Task details → Only the count is wanted here: how many lines of the entries hold the string "pour"?

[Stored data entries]

==================================================

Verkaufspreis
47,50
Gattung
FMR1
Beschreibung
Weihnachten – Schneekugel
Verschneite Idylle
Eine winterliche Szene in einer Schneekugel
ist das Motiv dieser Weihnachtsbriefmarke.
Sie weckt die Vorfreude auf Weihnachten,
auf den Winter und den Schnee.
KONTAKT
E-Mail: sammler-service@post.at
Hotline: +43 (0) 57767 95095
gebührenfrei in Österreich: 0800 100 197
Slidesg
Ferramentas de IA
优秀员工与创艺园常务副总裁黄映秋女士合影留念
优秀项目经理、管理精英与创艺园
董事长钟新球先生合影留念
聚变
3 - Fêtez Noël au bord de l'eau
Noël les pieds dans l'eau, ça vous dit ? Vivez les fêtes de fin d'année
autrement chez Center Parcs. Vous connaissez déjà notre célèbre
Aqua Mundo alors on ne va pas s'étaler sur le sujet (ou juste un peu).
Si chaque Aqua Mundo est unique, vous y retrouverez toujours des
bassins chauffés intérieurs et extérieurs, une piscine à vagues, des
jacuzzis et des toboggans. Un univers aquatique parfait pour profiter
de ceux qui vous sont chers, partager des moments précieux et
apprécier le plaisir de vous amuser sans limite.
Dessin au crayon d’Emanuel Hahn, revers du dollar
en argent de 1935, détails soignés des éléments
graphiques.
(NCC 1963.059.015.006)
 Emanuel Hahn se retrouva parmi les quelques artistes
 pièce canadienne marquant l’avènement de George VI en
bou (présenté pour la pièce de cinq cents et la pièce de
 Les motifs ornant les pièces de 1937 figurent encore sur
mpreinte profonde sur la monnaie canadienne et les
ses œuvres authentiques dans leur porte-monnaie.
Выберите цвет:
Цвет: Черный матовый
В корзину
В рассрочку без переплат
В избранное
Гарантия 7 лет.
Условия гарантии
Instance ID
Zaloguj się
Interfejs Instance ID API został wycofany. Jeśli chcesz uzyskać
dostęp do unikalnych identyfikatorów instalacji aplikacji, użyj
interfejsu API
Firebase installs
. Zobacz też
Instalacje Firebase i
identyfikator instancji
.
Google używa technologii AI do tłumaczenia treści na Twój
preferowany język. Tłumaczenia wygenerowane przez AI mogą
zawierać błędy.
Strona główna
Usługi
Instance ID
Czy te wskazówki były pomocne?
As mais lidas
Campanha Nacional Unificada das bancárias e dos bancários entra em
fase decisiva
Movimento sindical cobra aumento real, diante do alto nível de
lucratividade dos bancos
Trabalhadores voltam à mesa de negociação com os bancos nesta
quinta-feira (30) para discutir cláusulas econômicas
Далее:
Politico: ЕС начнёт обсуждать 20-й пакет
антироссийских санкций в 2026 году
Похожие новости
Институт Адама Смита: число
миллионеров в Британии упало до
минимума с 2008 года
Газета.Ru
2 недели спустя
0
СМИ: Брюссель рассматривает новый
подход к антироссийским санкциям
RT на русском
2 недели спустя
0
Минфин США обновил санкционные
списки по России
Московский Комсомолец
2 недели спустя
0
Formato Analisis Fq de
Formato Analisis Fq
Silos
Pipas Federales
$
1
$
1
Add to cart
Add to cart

==================================================

Solved exercise → 2